■ Assignment ■
Provide the material again, with every line intact and exact.

'''

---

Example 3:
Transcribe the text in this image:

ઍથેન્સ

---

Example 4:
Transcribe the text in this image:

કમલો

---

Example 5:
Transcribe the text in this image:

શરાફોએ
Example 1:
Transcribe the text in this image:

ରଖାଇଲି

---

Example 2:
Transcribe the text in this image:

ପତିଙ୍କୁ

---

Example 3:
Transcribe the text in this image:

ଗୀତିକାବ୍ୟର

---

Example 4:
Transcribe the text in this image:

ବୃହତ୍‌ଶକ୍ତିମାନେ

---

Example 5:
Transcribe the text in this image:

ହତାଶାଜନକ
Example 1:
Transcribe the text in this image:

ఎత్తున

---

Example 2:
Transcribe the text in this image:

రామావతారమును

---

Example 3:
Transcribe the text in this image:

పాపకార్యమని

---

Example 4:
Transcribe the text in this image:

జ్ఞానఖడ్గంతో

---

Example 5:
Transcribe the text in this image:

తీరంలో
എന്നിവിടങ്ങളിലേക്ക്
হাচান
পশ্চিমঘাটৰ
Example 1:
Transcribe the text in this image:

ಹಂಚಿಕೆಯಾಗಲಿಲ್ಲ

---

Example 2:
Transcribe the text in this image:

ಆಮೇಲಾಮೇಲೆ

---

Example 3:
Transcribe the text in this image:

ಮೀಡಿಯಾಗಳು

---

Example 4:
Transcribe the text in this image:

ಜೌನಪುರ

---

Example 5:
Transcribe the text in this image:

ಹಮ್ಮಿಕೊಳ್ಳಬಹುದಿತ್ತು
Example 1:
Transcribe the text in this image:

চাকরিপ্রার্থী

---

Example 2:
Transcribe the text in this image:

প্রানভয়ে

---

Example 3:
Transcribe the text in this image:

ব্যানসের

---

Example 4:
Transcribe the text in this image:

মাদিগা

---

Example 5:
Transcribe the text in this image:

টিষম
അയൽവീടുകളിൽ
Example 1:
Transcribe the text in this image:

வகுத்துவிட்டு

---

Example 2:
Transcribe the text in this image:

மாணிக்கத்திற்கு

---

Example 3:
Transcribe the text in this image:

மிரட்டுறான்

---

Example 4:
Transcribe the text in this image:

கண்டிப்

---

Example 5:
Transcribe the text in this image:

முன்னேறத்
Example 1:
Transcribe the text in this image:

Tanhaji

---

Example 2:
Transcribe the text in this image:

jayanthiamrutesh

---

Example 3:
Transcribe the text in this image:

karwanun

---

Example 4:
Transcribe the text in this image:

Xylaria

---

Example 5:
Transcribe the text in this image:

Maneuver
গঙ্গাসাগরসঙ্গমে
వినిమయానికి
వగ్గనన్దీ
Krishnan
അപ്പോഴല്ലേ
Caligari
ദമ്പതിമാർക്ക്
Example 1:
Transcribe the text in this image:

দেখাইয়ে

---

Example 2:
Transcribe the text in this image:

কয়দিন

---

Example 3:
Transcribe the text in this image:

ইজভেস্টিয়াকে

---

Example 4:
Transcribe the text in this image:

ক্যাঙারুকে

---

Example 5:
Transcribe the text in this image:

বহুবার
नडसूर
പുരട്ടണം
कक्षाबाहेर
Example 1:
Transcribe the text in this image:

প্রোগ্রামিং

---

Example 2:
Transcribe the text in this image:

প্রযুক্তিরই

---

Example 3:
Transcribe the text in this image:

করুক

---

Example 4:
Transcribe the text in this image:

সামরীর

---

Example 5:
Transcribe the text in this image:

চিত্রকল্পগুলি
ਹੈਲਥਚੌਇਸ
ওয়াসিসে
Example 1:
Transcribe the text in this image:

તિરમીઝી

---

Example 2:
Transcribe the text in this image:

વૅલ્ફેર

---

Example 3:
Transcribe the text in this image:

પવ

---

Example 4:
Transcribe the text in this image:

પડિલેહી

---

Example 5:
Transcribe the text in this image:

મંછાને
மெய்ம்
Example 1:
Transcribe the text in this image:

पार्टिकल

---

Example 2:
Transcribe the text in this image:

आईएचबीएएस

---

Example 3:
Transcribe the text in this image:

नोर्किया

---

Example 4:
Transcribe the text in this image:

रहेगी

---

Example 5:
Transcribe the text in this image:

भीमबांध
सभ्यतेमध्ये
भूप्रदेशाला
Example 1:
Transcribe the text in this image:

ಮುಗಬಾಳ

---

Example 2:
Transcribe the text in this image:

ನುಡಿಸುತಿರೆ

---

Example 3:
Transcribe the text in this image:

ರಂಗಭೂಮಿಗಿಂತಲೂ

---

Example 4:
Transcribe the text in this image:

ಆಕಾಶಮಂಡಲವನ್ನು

'''

■ Exercise output ■
---

Example 3:
Transcribe the text in this image:

ઍથેન્સ

---

Example 4:
Transcribe the text in this image:

કમલો

---

Example 5:
Transcribe the text in this image:

શરાફોએ
Example 1:
Transcribe the text in this image:

ରଖାଇଲି

---

Example 2:
Transcribe the text in this image:

ପତିଙ୍କୁ

---

Example 3:
Transcribe the text in this image:

ଗୀତିକାବ୍ୟର

---

Example 4:
Transcribe the text in this image:

ବୃହତ୍‌ଶକ୍ତିମାନେ

---

Example 5:
Transcribe the text in this image:

ହତାଶାଜନକ
Example 1:
Transcribe the text in this image:

ఎత్తున

---

Example 2:
Transcribe the text in this image:

రామావతారమును

---

Example 3:
Transcribe the text in this image:

పాపకార్యమని

---

Example 4:
Transcribe the text in this image:

జ్ఞానఖడ్గంతో

---

Example 5:
Transcribe the text in this image:

తీరంలో
എന്നിവിടങ്ങളിലേക്ക്
হাচান
পশ্চিমঘাটৰ
Example 1:
Transcribe the text in this image:

ಹಂಚಿಕೆಯಾಗಲಿಲ್ಲ

---

Example 2:
Transcribe the text in this image:

ಆಮೇಲಾಮೇಲೆ

---

Example 3:
Transcribe the text in this image:

ಮೀಡಿಯಾಗಳು

---

Example 4:
Transcribe the text in this image:

ಜೌನಪುರ

---

Example 5:
Transcribe the text in this image:

ಹಮ್ಮಿಕೊಳ್ಳಬಹುದಿತ್ತು
Example 1:
Transcribe the text in this image:

চাকরিপ্রার্থী

---

Example 2:
Transcribe the text in this image:

প্রানভয়ে

---

Example 3:
Transcribe the text in this image:

ব্যানসের

---

Example 4:
Transcribe the text in this image:

মাদিগা

---

Example 5:
Transcribe the text in this image:

টিষম
അയൽവീടുകളിൽ
Example 1:
Transcribe the text in this image:

வகுத்துவிட்டு

---

Example 2:
Transcribe the text in this image:

மாணிக்கத்திற்கு

---

Example 3:
Transcribe the text in this image:

மிரட்டுறான்

---

Example 4:
Transcribe the text in this image:

கண்டிப்

---

Example 5:
Transcribe the text in this image:

முன்னேறத்
Example 1:
Transcribe the text in this image:

Tanhaji

---

Example 2:
Transcribe the text in this image:

jayanthiamrutesh

---

Example 3:
Transcribe the text in this image:

karwanun

---

Example 4:
Transcribe the text in this image:

Xylaria

---

Example 5:
Transcribe the text in this image:

Maneuver
গঙ্গাসাগরসঙ্গমে
వినిమయానికి
వగ్గనన్దీ
Krishnan
അപ്പോഴല്ലേ
Caligari
ദമ്പതിമാർക്ക്
Example 1:
Transcribe the text in this image:

দেখাইয়ে

---

Example 2:
Transcribe the text in this image:

কয়দিন

---

Example 3:
Transcribe the text in this image:

ইজভেস্টিয়াকে

---

Example 4:
Transcribe the text in this image:

ক্যাঙারুকে

---

Example 5:
Transcribe the text in this image:

বহুবার
नडसूर
പുരട്ടണം
कक्षाबाहेर
Example 1:
Transcribe the text in this image:

প্রোগ্রামিং

---

Example 2:
Transcribe the text in this image:

প্রযুক্তিরই

---

Example 3:
Transcribe the text in this image:

করুক

---

Example 4:
Transcribe the text in this image:

সামরীর

---

Example 5:
Transcribe the text in this image:

চিত্রকল্পগুলি
ਹੈਲਥਚੌਇਸ
ওয়াসিসে
Example 1:
Transcribe the text in this image:

તિરમીઝી

---

Example 2:
Transcribe the text in this image:

વૅલ્ફેર

---

Example 3:
Transcribe the text in this image:

પવ

---

Example 4:
Transcribe the text in this image:

પડિલેહી

---

Example 5:
Transcribe the text in this image:

મંછાને
மெய்ம்
Example 1:
Transcribe the text in this image:

पार्टिकल

---

Example 2:
Transcribe the text in this image:

आईएचबीएएस

---

Example 3:
Transcribe the text in this image:

नोर्किया

---

Example 4:
Transcribe the text in this image:

रहेगी

---

Example 5:
Transcribe the text in this image:

भीमबांध
सभ्यतेमध्ये
भूप्रदेशाला
Example 1:
Transcribe the text in this image:

ಮುಗಬಾಳ

---

Example 2:
Transcribe the text in this image:

ನುಡಿಸುತಿರೆ

---

Example 3:
Transcribe the text in this image:

ರಂಗಭೂಮಿಗಿಂತಲೂ

---

Example 4:
Transcribe the text in this image:

ಆಕಾಶಮಂಡಲವನ್ನು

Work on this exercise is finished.